Tuesday, September 28, 2021

nostalgic

" ...longing for or thinking fondly of a past time or condition..."

guilty.  that's me. especially when Jeff has these wonderful photo memories pop up on his new fancy schmancy computer.  or i stumble across old pictures when deep cleaning (which doesn't happen often, let me tell you).  i especially loved this pocket of time, this season of parenting...i'm not shy about saying so.  having a crew of small children taking up my every day was an opportunity i'll always be grateful for.  i chose it.  i willingly left my career to devote 100% of my energy to the role of "mom".  it was crazy busy and totally tiring, but also so fun and rewarding.  all those birthday parties, sporting events, piano lessons, homework, speech meets, homemade waffles, vacations, Halloween costumes, etc....
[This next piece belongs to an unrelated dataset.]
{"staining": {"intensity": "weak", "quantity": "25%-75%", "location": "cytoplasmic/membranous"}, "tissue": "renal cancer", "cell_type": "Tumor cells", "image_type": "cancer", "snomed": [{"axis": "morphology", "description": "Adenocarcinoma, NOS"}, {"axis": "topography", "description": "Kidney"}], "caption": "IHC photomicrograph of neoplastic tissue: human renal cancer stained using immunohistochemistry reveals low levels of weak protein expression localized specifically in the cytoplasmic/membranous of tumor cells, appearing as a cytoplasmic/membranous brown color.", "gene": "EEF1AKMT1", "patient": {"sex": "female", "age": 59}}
it's no secret that i've struggled much more with the more recent years of my parenting journey.  my kids know it too.  but i've never forgotten what my nursing instructor once emphasized to me as we provided care to a brand new baby.  she was talking about parenting and stressed how absolutely crucial it was that i remember to enjoy the journey, if i was ever lucky enough to become a mother.  she said "be conscious of each stage, they truly grow so fast..."

i'm trying to be more present, to live more in the moment. to cherish each stage as it comes.  i'm definitely not always succeeding, but my heart really wants to!  somehow these throwback pictures give me more resolve to press on with steadfast love and presence, and they're a beautiful, vivid reminder of what's at stake.  so good to see these pics.  it energizes me in a way... 

these six (and the extras we love) are such a gift.  so thankful God's got all of them in His hands, and that He has taken me this far in the journey.  even before it all started, He knew me and all my weaknesses and limitations~ and still chose me to be their mom. that's huge.  it moves me and humbles me.  even when the weight of the responsibility presses down, i'm never alone in this.